Implementing Information Governance is like growing a garden. Let’s dig in!
Much of the work of planting a fruitful garden starts before seeds and bulbs are even bought and planted. Gardeners must strategize—figuring out what to grow, where to grow, and what to do with all the goods once they’re grown. This isn’t unlike the Strategic Alignment that must accompany an information governance program. Strategic alignment supports an information-driven, decision-making culture and ensures its workforce at all levels has access to the information they need to make good decisions in real time.
Without Data Governance, an organization’s data is here, there, and everywhere. It’s an essential sub-domain of information governance that provides for the design and execution of data needs planning and data quality assurance in concert with the strategic information needs of the organization. Data governance is akin to the tomato cages that surround those wily plants, whose vines would shoot to the sky, but collapse down on itself without the support from wire cages. Tomato plants would sprawl out across the whole garden if growers didn’t try reigning them in.
Privacy and Security
Gardens must constantly be protected from predators—whether that’s invasive plants and weeds or cuddly puppies that see a garden as their own personal playground. Gardeners have been known to use fences and scarecrows to scare off invaders, as well as pesticides to keep insects from devouring their crops. Security and Privacy are also keys to strong information governance. The Privacy and Security Safeguards competency encompasses the processes, policies, and technologies necessary to protect data and information across the organization from breach, corruption, and loss. Preventing a data breach isn’t as simple as installing a menacing scarecrow or guard dog, unfortunately.
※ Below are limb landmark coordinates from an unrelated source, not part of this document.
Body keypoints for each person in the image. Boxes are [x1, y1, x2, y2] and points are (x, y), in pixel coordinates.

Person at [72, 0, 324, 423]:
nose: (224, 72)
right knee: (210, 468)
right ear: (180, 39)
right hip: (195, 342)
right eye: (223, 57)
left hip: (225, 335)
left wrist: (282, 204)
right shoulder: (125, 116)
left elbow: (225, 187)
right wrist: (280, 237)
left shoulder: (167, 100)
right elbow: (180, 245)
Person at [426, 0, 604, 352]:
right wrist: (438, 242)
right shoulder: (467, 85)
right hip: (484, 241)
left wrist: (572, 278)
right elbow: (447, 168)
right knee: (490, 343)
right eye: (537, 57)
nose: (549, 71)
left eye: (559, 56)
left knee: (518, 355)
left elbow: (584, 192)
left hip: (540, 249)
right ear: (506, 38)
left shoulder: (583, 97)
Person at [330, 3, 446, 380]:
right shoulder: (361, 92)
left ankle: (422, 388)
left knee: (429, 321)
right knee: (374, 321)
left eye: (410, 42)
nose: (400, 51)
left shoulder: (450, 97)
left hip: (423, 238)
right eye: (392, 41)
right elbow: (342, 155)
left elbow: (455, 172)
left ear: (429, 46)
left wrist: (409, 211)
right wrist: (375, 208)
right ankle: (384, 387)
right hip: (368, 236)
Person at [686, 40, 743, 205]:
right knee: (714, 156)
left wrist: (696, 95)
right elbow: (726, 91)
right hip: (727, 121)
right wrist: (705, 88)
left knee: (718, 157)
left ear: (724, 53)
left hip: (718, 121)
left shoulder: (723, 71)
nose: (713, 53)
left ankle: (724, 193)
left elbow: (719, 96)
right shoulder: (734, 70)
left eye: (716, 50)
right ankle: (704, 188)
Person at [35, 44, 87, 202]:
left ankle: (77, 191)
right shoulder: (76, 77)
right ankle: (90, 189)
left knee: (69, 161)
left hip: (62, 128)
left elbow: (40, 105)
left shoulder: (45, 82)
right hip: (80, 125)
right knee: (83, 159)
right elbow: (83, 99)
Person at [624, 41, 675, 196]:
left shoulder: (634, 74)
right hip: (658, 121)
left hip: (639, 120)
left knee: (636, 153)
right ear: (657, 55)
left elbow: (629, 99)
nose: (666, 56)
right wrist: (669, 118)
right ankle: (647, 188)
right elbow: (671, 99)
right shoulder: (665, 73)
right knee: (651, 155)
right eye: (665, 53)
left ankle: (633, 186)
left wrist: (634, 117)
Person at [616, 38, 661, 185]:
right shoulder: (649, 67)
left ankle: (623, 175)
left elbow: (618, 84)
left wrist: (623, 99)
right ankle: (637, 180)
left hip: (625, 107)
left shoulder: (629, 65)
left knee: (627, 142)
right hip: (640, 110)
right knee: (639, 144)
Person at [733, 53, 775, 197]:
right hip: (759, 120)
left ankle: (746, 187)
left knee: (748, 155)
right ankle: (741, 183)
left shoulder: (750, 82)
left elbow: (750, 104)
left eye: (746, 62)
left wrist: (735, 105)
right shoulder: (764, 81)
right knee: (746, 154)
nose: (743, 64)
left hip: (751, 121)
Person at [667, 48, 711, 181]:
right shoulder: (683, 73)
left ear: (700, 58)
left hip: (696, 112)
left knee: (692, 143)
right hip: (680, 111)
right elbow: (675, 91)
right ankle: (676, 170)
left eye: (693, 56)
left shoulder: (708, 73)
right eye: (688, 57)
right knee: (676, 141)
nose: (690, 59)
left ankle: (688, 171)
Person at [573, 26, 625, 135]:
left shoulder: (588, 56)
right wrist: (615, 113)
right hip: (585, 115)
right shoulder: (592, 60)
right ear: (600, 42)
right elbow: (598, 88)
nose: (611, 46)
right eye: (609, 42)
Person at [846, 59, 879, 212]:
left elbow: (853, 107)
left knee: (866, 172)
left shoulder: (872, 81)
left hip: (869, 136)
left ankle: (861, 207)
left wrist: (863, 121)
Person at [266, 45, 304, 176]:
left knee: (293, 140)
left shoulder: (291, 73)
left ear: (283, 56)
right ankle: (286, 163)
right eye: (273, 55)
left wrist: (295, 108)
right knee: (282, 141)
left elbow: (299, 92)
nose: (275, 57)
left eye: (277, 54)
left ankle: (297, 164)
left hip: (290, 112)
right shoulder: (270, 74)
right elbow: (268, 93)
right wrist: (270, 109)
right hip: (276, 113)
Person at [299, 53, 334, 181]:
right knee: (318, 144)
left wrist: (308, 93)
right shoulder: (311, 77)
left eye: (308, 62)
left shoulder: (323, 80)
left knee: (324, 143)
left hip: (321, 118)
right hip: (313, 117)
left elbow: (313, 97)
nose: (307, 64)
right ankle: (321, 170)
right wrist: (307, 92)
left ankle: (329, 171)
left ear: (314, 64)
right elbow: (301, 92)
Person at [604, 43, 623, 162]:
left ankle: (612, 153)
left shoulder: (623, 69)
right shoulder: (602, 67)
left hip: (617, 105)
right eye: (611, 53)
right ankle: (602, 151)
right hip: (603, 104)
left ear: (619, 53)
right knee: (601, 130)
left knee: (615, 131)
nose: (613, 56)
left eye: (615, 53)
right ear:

Gardeners learn a lot of things through experience—that mulch generated by one’s own household is equal to or better than the kind purchased in garden centers. As each winter passes they learn how best to trim back the old plants. The creative types may also find that talking to their plants in encouraging, loving tones helps them flourish. Mastering Analytics for information governance purposes also requires an ability to take stock of what has and has not worked based on numbers and statistics. It can keep an organization from making the same mistake twice, much like forgetting to water your tulips during a dry season.
Enterprise Information Management
Learning how to plant, grow, and tend to a garden asks that individuals learn a whole new dictionary of terms and lingo. Additionally, a good strategy for making the most of a garden is to learn canning, freezing, preserving, and pickling techniques so that fruits and veggies last longer—much longer—after harvesting. This is the equivalent to Enterprise Information Management in information governance. This competency focuses on managing information throughout its life cycle, and includes management of enterprise practices for information sharing, release and exchange practices, chain of custody, and long-term digital preservation.
Ultimately turning your backyard (or window box, if you’re a city dweller) into a food production machine requires a good eye for logistics. It requires knowing that tomatoes can become huge and crowd out those tiny jalapeno peppers. It also means knowing what grows best in your climate and environment: tomatoes do better in shadier spots than sunny ones. It’s also best to be aware that growing certain plants close together encourages collaboration—and cross pollination. That’s what the core competency of Information Governance Structure achieves. It ties together the three core programmatic structures of Enterprise Information Management, IT Governance, and Data Governance. Above all, don’t fear getting your hands dirty—your hard work will be rewarded with tangible fruits of your labor.